Charles Fenno Hoffman, the accomplished author of “A Winter in the West,” “Wild Scenes in the Forest and the Prairie,” “Greyslaer,” “The Vigil of Faith,” etc., has also become a regular contributor, and our next number will contain a tale in his best manner.
Theodore S. Fay, author of “Norman Leslie,” “Reveries of a Quiet Man,” “The Countess Ida,” etc., and now United States Secretary of Legation at Berlin, will continue to write for our pages.
Henry T. Tuckerman, author of “Isabelle, or Sicily,” “The Italian Sketch Book,” “Rambles and Reveries,” etc., has likewise been engaged, and an article from his pen will appear in September.
Alfred B. Street, one of the best descriptive poets now living, has forwarded to us a beautiful poem which will also be published in the number for the next month.
One more part will complete Mr. Herbert’s spirited tale, “The Sisters.” We have received another article by this popular writer, which will soon be laid before our readers.
Niagara Falls.—This number of our magazine appears in the midst of “the hot season,” while the warmest aspirations of its readers are for “the cool retreats, the woodlands, and the waves.” In August no place is more attractive than Niagara—as our friend Schoolcraft, who understands better than any one else the Indian tongues, says the name should be pronounced—and the following letter from the Cataract House will therefore be read with interest, especially by those who intend to visit the scenes it so admirably describes.
CATARACT HOUSE, Niagara Falls, July, 1842.
Friend Griswold:—Years, though not many, have weighed upon me since first, in boyhood, I gazed from the deck of a canal-boat upon the distant cloud of white vapor which marked the position of the world’s great cataract, and listened to catch the rumbling of its deep thunders. Circumstances did not then permit me to gratify my strong desire of visiting it; and now, when I am tempted to wonder at the stolidity of those who live within a day’s journey, yet live on through half a century without one glance at the mighty torrent, I am checked by the reflection that I myself passed within a dozen miles of it no less than five times before I was able to enjoy its magnificence. The propitious hour came at last, however; and, after a disappointed gaze from the upper terrace on the British side, (in which I half feared that the sheet of broken and boiling water above was all the cataract that existed,) and a rapid tortuous descent by the woody declivity, I stood at length on Table Rock, and the whole immensity of the tremendous avalanche of waters burst at once on my arrested vision, while Awe struggled with Amazement for the mastery of my soul.

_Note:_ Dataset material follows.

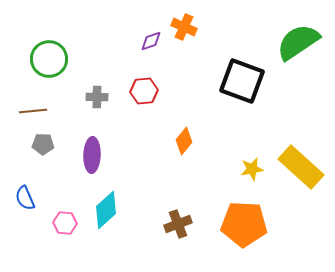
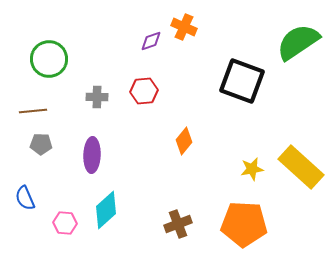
gray pentagon: moved 2 px left
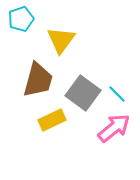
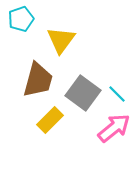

This was late in October; I have twice revisited the scene amid the freshness and beauty of June; but I think the later Autumn is by far the better season. There is then a sternness in the sky, a plaintive melancholy in the sighing of the wind through the mottled forest foliage, which harmonizes better with the spirit of the scene. For the Genius of Niagára, O friend! is never a laughter-loving spirit. For the gaudy vanities, the petty pomps, the light follies of the hour, he has small sympathy. Let not the giddy heir bring here his ingots, the selfish aspirant his ambition, the libertine his victim, and hope to find enjoyment and gaiety in the presence. Let none come here to nurse his pride, or avarice, or any low desire. God and His handiwork here stand forth in lone sublimity; and all the petty doings and darings of the ants at the base of the pyramid appear in their proper insignificance. Few can have visited Niagára and left it no humbler, no graver than they came.
The common fault of visiters here, as of sight-seers elsewhere, is that of haste. Two hours are devoted to a scene which requires days, if not weeks, for its proper appreciation. Niagára, like St. Peter’s at Rome, enlarges on the vision; the mind must have time to expand ere it can grasp all its giant proportions. The first view always deludes and disappoints the gazer with regard to the height of the perpendicular fall; the vast scale on which Nature has fashioned her wonder-work deceives; the depth, and breadth, and volume, detract from the altitude; and I doubt if the larger number of new comers would not estimate the height at less than one half the one hundred and sixty feet which the line gives from surface above to surface below. Observation, however, soon corrects the error; if not, a walk down the interminable stairway, and a gaze upward at the ocean which seems to be poured from a window of heaven, will do it at once.